Data entries:
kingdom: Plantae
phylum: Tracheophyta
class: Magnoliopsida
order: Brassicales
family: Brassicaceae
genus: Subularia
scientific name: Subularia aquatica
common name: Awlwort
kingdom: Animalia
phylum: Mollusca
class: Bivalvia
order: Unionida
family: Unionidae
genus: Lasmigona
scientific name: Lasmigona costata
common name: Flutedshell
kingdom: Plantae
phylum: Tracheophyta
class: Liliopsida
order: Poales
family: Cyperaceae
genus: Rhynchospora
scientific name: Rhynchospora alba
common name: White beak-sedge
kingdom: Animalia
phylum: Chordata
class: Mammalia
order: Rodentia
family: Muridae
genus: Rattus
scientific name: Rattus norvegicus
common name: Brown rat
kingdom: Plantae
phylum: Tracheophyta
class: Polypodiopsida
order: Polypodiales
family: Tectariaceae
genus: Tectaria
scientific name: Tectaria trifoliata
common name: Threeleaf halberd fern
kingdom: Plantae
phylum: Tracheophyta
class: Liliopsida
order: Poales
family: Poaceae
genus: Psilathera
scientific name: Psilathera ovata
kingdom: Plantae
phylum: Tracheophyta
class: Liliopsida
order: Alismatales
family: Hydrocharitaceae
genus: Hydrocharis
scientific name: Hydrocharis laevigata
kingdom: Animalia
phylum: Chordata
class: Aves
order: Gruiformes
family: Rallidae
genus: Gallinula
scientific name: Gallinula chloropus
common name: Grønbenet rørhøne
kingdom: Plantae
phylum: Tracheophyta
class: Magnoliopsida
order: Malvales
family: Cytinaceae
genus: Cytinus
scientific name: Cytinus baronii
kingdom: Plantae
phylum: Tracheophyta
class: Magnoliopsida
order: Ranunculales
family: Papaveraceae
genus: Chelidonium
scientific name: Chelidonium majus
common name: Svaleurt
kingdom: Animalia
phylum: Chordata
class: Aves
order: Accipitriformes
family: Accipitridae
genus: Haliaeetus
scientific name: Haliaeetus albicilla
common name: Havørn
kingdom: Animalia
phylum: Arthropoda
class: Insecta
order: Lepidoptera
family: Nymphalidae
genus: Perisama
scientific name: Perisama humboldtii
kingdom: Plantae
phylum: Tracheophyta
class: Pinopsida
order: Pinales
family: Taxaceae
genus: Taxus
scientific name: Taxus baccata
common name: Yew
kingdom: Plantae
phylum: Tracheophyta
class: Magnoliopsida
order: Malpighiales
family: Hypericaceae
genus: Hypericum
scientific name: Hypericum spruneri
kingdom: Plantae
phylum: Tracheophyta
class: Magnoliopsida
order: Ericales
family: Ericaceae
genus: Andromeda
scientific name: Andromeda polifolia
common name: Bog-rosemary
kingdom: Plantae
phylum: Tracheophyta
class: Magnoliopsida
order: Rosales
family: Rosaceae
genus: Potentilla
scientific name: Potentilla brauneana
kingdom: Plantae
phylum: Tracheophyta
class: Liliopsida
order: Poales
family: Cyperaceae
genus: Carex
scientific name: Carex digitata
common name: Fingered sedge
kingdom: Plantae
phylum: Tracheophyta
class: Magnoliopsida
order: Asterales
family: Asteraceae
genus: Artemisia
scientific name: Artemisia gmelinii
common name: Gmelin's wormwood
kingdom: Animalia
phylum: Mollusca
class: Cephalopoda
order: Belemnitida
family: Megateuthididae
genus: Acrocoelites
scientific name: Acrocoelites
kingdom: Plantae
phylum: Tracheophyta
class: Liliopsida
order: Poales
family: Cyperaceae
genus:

BRIEF — Update every one of the records by replacing "common name" with "vernacular name" wherever it appears. Leave all other text unchanged.

SOLVED PROBLEM —
kingdom: Plantae
phylum: Tracheophyta
class: Magnoliopsida
order: Brassicales
family: Brassicaceae
genus: Subularia
scientific name: Subularia aquatica
vernacular name: Awlwort
kingdom: Animalia
phylum: Mollusca
class: Bivalvia
order: Unionida
family: Unionidae
genus: Lasmigona
scientific name: Lasmigona costata
vernacular name: Flutedshell
kingdom: Plantae
phylum: Tracheophyta
class: Liliopsida
order: Poales
family: Cyperaceae
genus: Rhynchospora
scientific name: Rhynchospora alba
vernacular name: White beak-sedge
kingdom: Animalia
phylum: Chordata
class: Mammalia
order: Rodentia
family: Muridae
genus: Rattus
scientific name: Rattus norvegicus
vernacular name: Brown rat
kingdom: Plantae
phylum: Tracheophyta
class: Polypodiopsida
order: Polypodiales
family: Tectariaceae
genus: Tectaria
scientific name: Tectaria trifoliata
vernacular name: Threeleaf halberd fern
kingdom: Plantae
phylum: Tracheophyta
class: Liliopsida
order: Poales
family: Poaceae
genus: Psilathera
scientific name: Psilathera ovata
kingdom: Plantae
phylum: Tracheophyta
class: Liliopsida
order: Alismatales
family: Hydrocharitaceae
genus: Hydrocharis
scientific name: Hydrocharis laevigata
kingdom: Animalia
phylum: Chordata
class: Aves
order: Gruiformes
family: Rallidae
genus: Gallinula
scientific name: Gallinula chloropus
vernacular name: Grønbenet rørhøne
kingdom: Plantae
phylum: Tracheophyta
class: Magnoliopsida
order: Malvales
family: Cytinaceae
genus: Cytinus
scientific name: Cytinus baronii
kingdom: Plantae
phylum: Tracheophyta
class: Magnoliopsida
order: Ranunculales
family: Papaveraceae
genus: Chelidonium
scientific name: Chelidonium majus
vernacular name: Svaleurt
kingdom: Animalia
phylum: Chordata
class: Aves
order: Accipitriformes
family: Accipitridae
genus: Haliaeetus
scientific name: Haliaeetus albicilla
vernacular name: Havørn
kingdom: Animalia
phylum: Arthropoda
class: Insecta
order: Lepidoptera
family: Nymphalidae
genus: Perisama
scientific name: Perisama humboldtii
kingdom: Plantae
phylum: Tracheophyta
class: Pinopsida
order: Pinales
family: Taxaceae
genus: Taxus
scientific name: Taxus baccata
vernacular name: Yew
kingdom: Plantae
phylum: Tracheophyta
class: Magnoliopsida
order: Malpighiales
family: Hypericaceae
genus: Hypericum
scientific name: Hypericum spruneri
kingdom: Plantae
phylum: Tracheophyta
class: Magnoliopsida
order: Ericales
family: Ericaceae
genus: Andromeda
scientific name: Andromeda polifolia
vernacular name: Bog-rosemary
kingdom: Plantae
phylum: Tracheophyta
class: Magnoliopsida
order: Rosales
family: Rosaceae
genus: Potentilla
scientific name: Potentilla brauneana
kingdom: Plantae
phylum: Tracheophyta
class: Liliopsida
order: Poales
family: Cyperaceae
genus: Carex
scientific name: Carex digitata
vernacular name: Fingered sedge
kingdom: Plantae
phylum: Tracheophyta
class: Magnoliopsida
order: Asterales
family: Asteraceae
genus: Artemisia
scientific name: Artemisia gmelinii
vernacular name: Gmelin's wormwood
kingdom: Animalia
phylum: Mollusca
class: Cephalopoda
order: Belemnitida
family: Megateuthididae
genus: Acrocoelites
scientific name: Acrocoelites
kingdom: Plantae
phylum: Tracheophyta
class: Liliopsida
order: Poales
family: Cyperaceae
genus:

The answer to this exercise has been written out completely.